В эту пору пишу я эпитафию рассказу, который мог бы называться «Смаление вепря». О, конечно, не столь уж много в нем логики, но ведь ее не больше и в тревогах, которые приносят нам лето или весна, зима или осень. Есть, к сожалению, вещи, не совсем подвластные нам, но есть и утешение, есть и надежда. О, наш брат сочинитель ко всему бывает еще и немного суеверным. Наивный, он хочет переспорить реальность, он хочет верить: я уберегся от беды, ибо — сказал!..
Добро и надежда очертили здесь свой круг.
СОСЕДИ
(Перевод Эд. Корпачева)
Если бы знать, что будет такое, пускай бы — Казик, шалопай этот, остался один со своим городским прибытком. Глупая да молоденькая была, вот и поверила тогда разным слухам да побасенкам: у Казика и зарплата в городе твердая, и сам он как похорошел и каким чистеньким стал — куда же только глядят девчата! Вот женится где-то на заработках, и никому из вас свадьбы не видать…
Веселись теперь в этом углу!
За фанерной перегородкой живут хозяева. Надо же, ребенок у них такой непослушный: носится все время по квартире да стучит с разбега по фанере. Ну вот, снова перегородка чуть ли не трещит, а Женик так и заходится смехом — и никто не накричит, никто его не остановит.
— Женик, — говорит через перегородку Ольга, — Женик! Да перестанешь ты?..
Женик на некоторое время унимается, наверняка затаившись и выжидая: слышно только, как осторожно шелестят по ту сторону обои. И вдруг — снова грохот, топот и радостный, взахлеб, смех.
«Разошелся, дурачок», — думает Ольга.
Да, а ведь в этой комнатке обои такие убогие! Выцветшие, стародавние, они топорщатся складками на перегородке, свисают кое-где рваными кусками. И пусть свисают, у Ольги уже и руки не берутся, чтобы привести все в порядок. Хотелось уюта сначала, когда переехали после свадьбы сюда, но вот отговорил этот ветреный Казик: «Не надо, Оленька, не надо, вот увидишь — квартиру через месяц дадут…»
А пускай теперь все остается таким — опостылевшим, убогим. Столько надежд возлагала она на свое замужество, на город — и вот… «Связалась с обормотом этим, как же — городского хлеба захотелось. А в деревне, может быть, за учителя вышла бы…»

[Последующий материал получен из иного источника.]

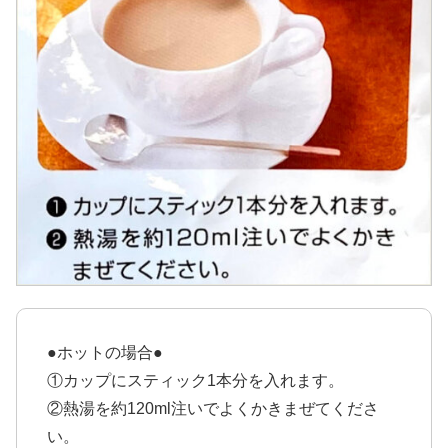
●ホットの場合●
①カップにスティック1本分を入れます。
②熱湯を約120ml注いでよくかきまぜてくださ
い。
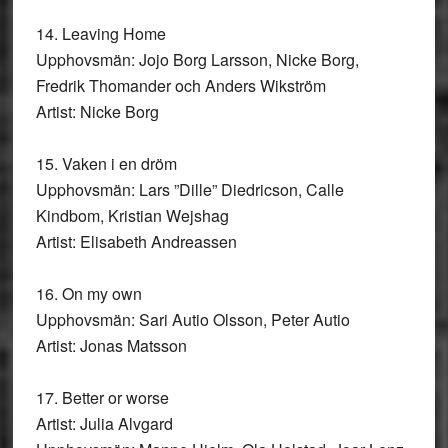
14. Leaving Home
Upphovsmän: Jojo Borg Larsson, Nicke Borg,
Fredrik Thomander och Anders Wikström
Artist: Nicke Borg
15. Vaken i en dröm
Upphovsmän: Lars ”Dille” Diedricson, Calle
Kindbom, Kristian Wejshag
Artist: Elisabeth Andreassen
16. On my own
Upphovsmän: Sari Autio Olsson, Peter Autio
Artist: Jonas Matsson
17. Better or worse
Artist: Julia Alvgard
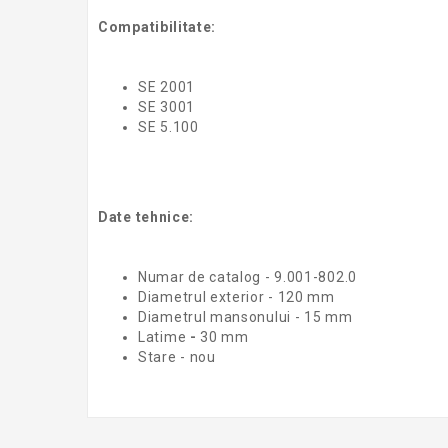
Compatibilitate:
SE 2001
SE 3001
SE 5.100
Date tehnice:
Numar de catalog - 9.001-802.0
Diametrul exterior - 120 mm
Diametrul mansonului - 15 mm
Latime
-
30 mm
Stare - nou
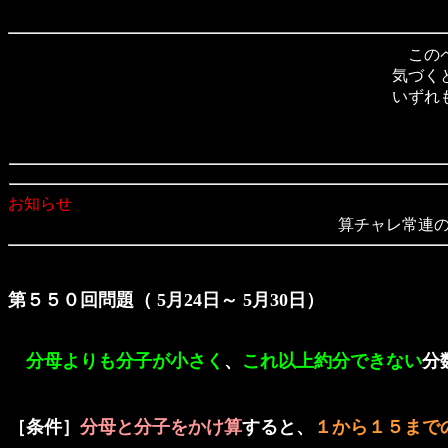
このペ
気づく
いずれ
お知らせ
算チャレ常連のsu
第５５０回問題（ 5月24日～ 5月30日）
分母よりも分子が小さく
、
これ以上約分できない
分
［条件］
分母と分子をかけ算
すると、
１から１５まで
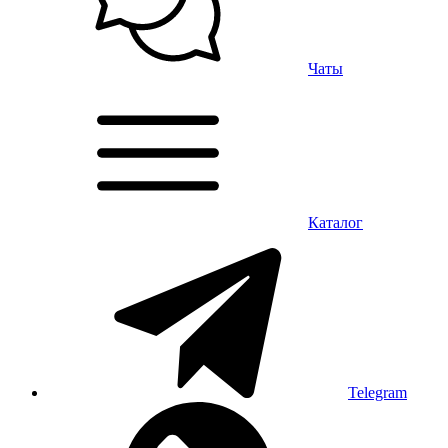
Чаты
Каталог
Telegram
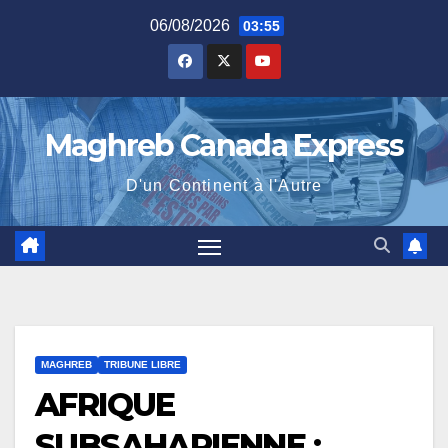
Skip
06/08/2026
03:55
to
content
Maghreb Canada Express
D'un Continent à l'Autre
MAGHREB
TRIBUNE LIBRE
AFRIQUE
SUBSAHARIENNE :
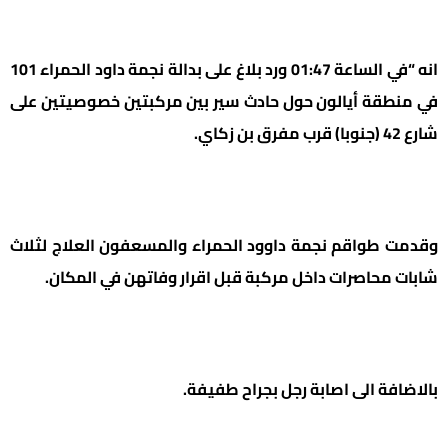
انه “في الساعة 01:47 ورد بلاغ على بدالة نجمة داود الحمراء 101
في منطقة أيالون حول حادث سير بين مركبتين خصوصيتين على
شارع 42 (جنوبا) قرب مفرق بن زكاي.
وقدمت طواقم نجمة داوود الحمراء والمسعفون العلاج لثلاث
شابات محاصرات داخل مركبة قبل اقرار وفاتهن في المكان.
بالاضافة الى اصابة رجل بجراح طفيفة.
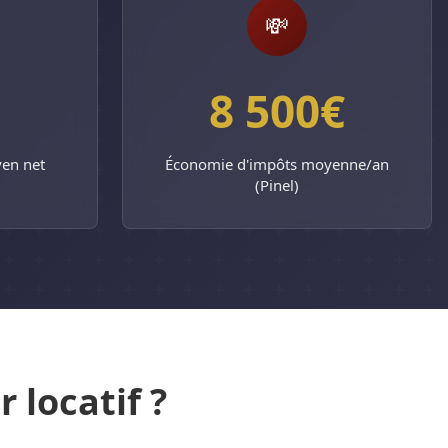
💸
8 500€
en net
Économie d'impôts moyenne/an
(Pinel)
 locatif ?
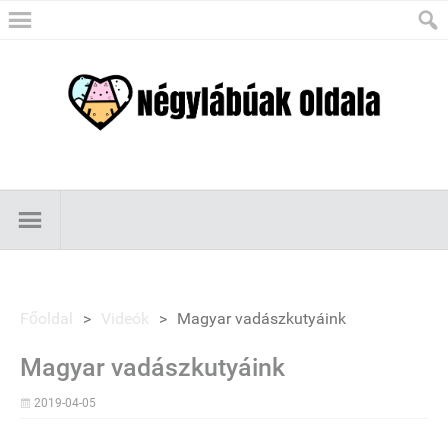
Főoldal
>
Videók
>
Magyar vadászkutyáink
Magyar vadászkutyáink
2019-04-05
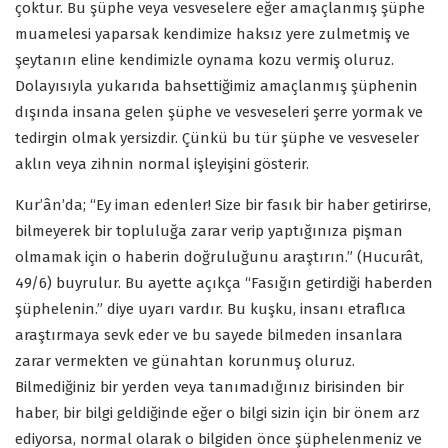
çoktur. Bu şüphe veya vesveselere eğer amaçlanmış şüphe
muamelesi yaparsak kendimize haksız yere zulmetmiş ve
şeytanın eline kendimizle oynama kozu vermiş oluruz.
Dolayısıyla yukarıda bahsettiğimiz amaçlanmış şüphenin
dışında insana gelen şüphe ve vesveseleri şerre yormak ve
tedirgin olmak yersizdir. Çünkü bu tür şüphe ve vesveseler
aklın veya zihnin normal işleyişini gösterir.
Kur’ân’da; “Ey iman edenler! Size bir fasık bir haber getirirse,
bilmeyerek bir topluluğa zarar verip yaptığınıza pişman
olmamak için o haberin doğruluğunu araştırın.” (Hucurât,
49/6) buyrulur. Bu ayette açıkça “Fasığın getirdiği haberden
şüphelenin.” diye uyarı vardır. Bu kuşku, insanı etraflıca
araştırmaya sevk eder ve bu sayede bilmeden insanlara
zarar vermekten ve günahtan korunmuş oluruz.
Bilmediğiniz bir yerden veya tanımadığınız birisinden bir
haber, bir bilgi geldiğinde eğer o bilgi sizin için bir önem arz
ediyorsa, normal olarak o bilgiden önce şüphelenmeniz ve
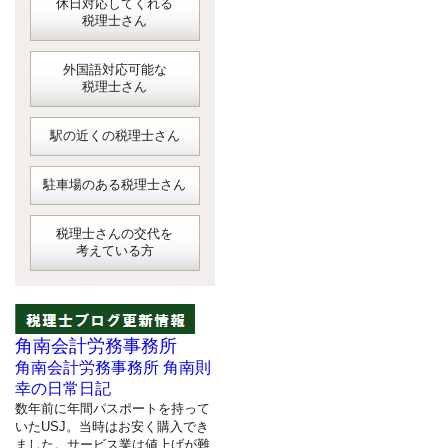
休日対応してくれる
税理士さん
外国語対応可能な
税理士さん
駅の近くの税理士さん
駐車場のある税理士さん
税理士さんの交代を
考えている方
角南会計労務事務所
角南会計労務事務所 角南則
幸の日常日記
数年前に年間パスポートを持って
いたUSJ。当時はお安く購入でき
ました。サービス業は値上げが難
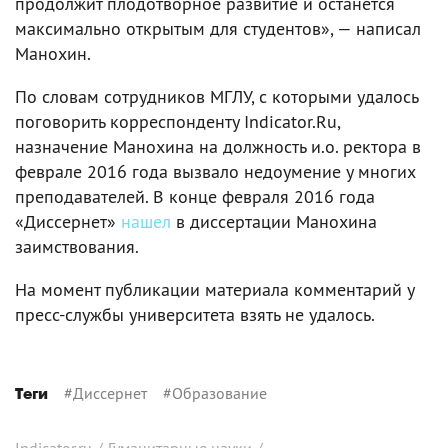
продолжит плодотворное развитие и останется
максимально открытым для студентов», — написал
Манохин.
По словам сотрудников МГЛУ, с которыми удалось
поговорить корреспонденту Indicator.Ru,
назначение Манохина на должность и.о. ректора в
феврале 2016 года вызвало недоумение у многих
преподавателей. В конце февраля 2016 года
«Диссернет»
нашел
в диссертации Манохина
заимствования.
На момент публикации материала комментарий у
пресс-службы университета взять не удалось.
#
Диссернет
#
Образование
Теги
Indicator.ru
/
Гуманитарные науки
/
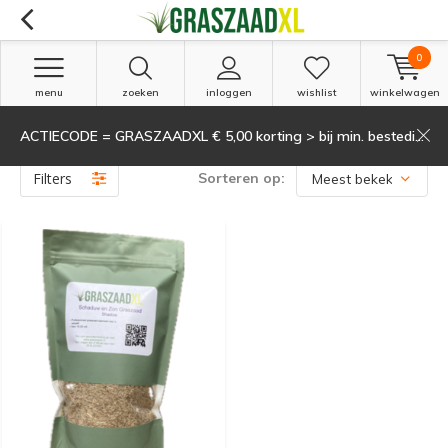
0
menu
zoeken
inloggen
wishlist
winkelwagen
ACTIECODE = GRASZAADXL € 5,00 korting > bij min. besteding van 135,-
Producten getagd met Graszaadxl
(1)
Filters
Sorteren op:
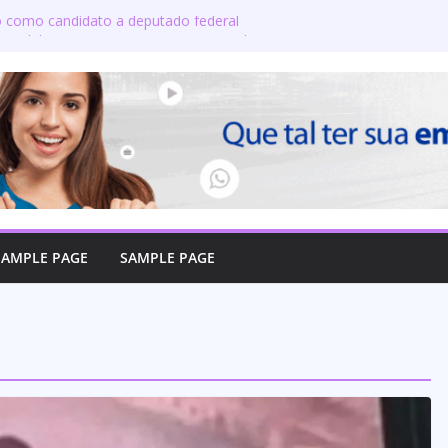
do como candidato a deputado federal
 candidatos ao governo e 11 ao Senado
 defende reajuste de 21,7% para todos
icos e aposentados do Maranhão
oma posse no Senado e se torna a
e Coroatá
oficializa candidatura a deputado
a compromisso com o povo do Maranhão
SAMPLE PAGE
SAMPLE PAGE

С каким-то особенным, незнаемым ранее чувством думала она теперь о деревне, вспоминала, как хорошо ей жилось там при материнской любви да при отцовской ласке: ведь была она единственная дочь у старого Романьки. Мать, бывало, едва не дрожала над нею, над каждым ее шагом; присматривала, чтобы, боже ты мой, не уставала единственная дочь ни в школе, ни дома. Да что там дома! Никакой работы по хозяйству Ольга не знала: мать была женщиной сноровистой, все дни проводила в заботах, батька — настоящий мастер столярного дела: всяких заказов всегда было много.

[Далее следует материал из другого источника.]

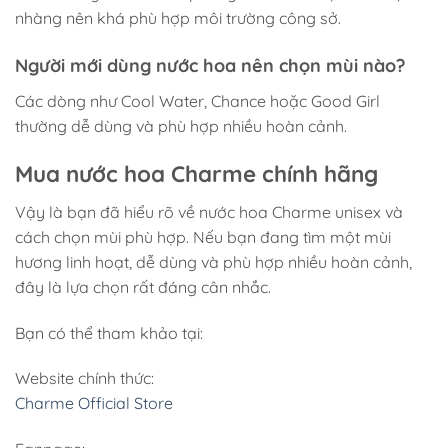
nhàng nên khá phù hợp môi trường công sở.
Người mới dùng nước hoa nên chọn mùi nào?
Các dòng như Cool Water, Chance hoặc Good Girl
thường dễ dùng và phù hợp nhiều hoàn cảnh.
Mua nước hoa Charme chính hãng
Vậy là bạn đã hiểu rõ về nước hoa Charme unisex và
cách chọn mùi phù hợp. Nếu bạn đang tìm một mùi
hương linh hoạt, dễ dùng và phù hợp nhiều hoàn cảnh,
đây là lựa chọn rất đáng cân nhắc.
Bạn có thể tham khảo tại:
Website chính thức:
Charme Official Store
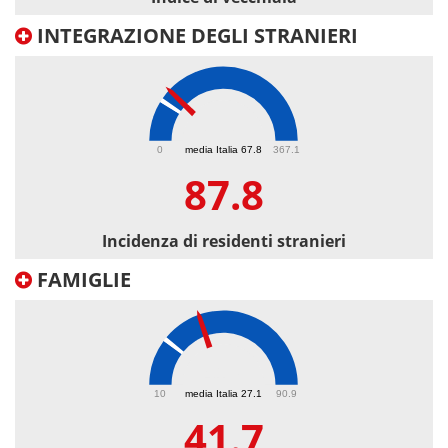
INTEGRAZIONE DEGLI STRANIERI
87.8
0
media Italia 67.8
367.1
87.8
Incidenza di residenti stranieri
FAMIGLIE
41.7
10
media Italia 27.1
90.9
41.7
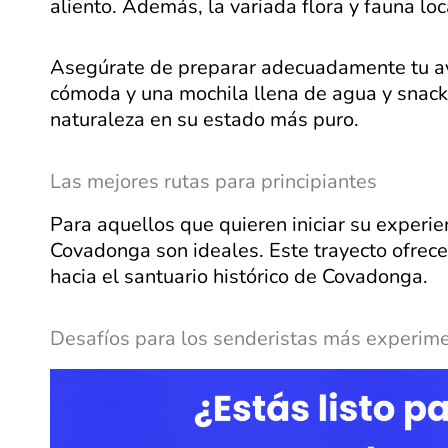
aliento. Además, la variada flora y fauna lo
Asegúrate de preparar adecuadamente tu av
cómoda y una mochila llena de agua y snack
naturaleza en su estado más puro.
Las mejores rutas para principiantes
Para aquellos que quieren iniciar su experi
Covadonga son ideales. Este trayecto ofrec
hacia el santuario histórico de Covadonga.
Desafíos para los senderistas más experim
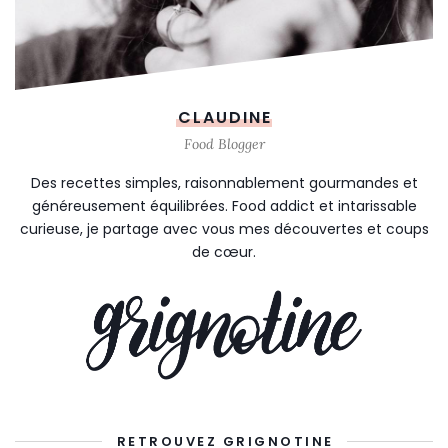
CLAUDINE
Food Blogger
Des recettes simples, raisonnablement gourmandes et
généreusement équilibrées. Food addict et intarissable
curieuse, je partage avec vous mes découvertes et coups
de cœur.
RETROUVEZ GRIGNOTINE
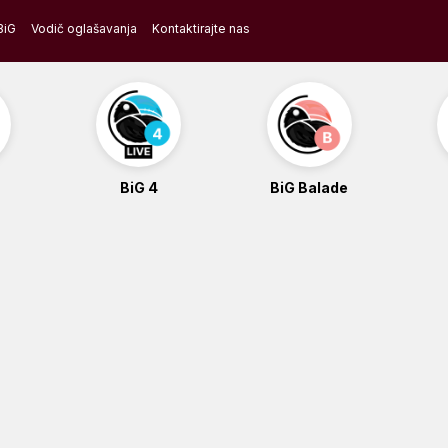
BiG
Vodič oglašavanja
Kontaktirajte nas
BiG 4
BiG Balade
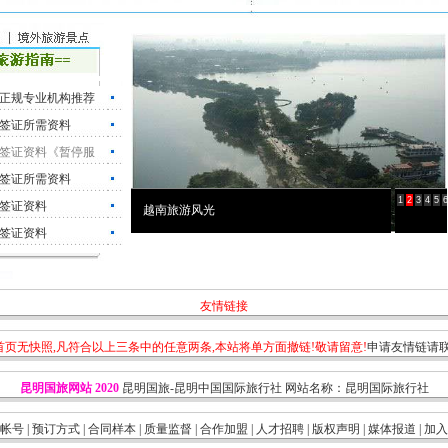
正规专业机构推荐
签证所需资料
签证资料《暂停服
签证所需资料
1
2
3
4
5
6
签证资料
越南旅游风光
签证资料
友情链接
0,首页无快照,凡符合以上三条中的任意两条,本站将单方面撤链!敬请留意!
申请友情链请联
昆明国旅网站
2020
昆明国旅-昆明中国国际旅行社 网站名称：昆明国际旅行社
帐号
|
预订方式
|
合同样本
|
质量监督
|
合作加盟
|
人才招聘
|
版权声明
|
媒体报道
|
加入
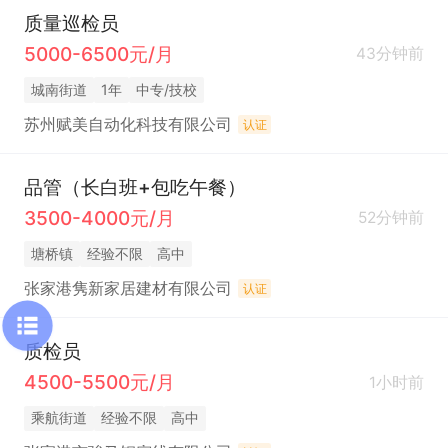
质量巡检员
5000-6500元/月
43分钟前
城南街道
1年
中专/技校
苏州赋美自动化科技有限公司
认证
品管（长白班+包吃午餐）
3500-4000元/月
52分钟前
塘桥镇
经验不限
高中
张家港隽新家居建材有限公司
认证
质检员
4500-5500元/月
1小时前
乘航街道
经验不限
高中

Дома Ольге каждый месяц сыпались обновы, и, может, уже с седьмого класса она заневестилась. Тогда же впервые узнала она, что судьба не обделила ее и красотой. Приятно было сознавать все это, и, заканчивая десятилетку, решила Ольга, что не останется в деревне, а поступит в институт и выйдет там замуж за человека, который лучше всех ее оценит. Она будет жить в городе, и когда наведается в деревню да пройдет с мужем под руку по улице, все заговорят: «Смотрите, как повезло Романьковой Ольге!»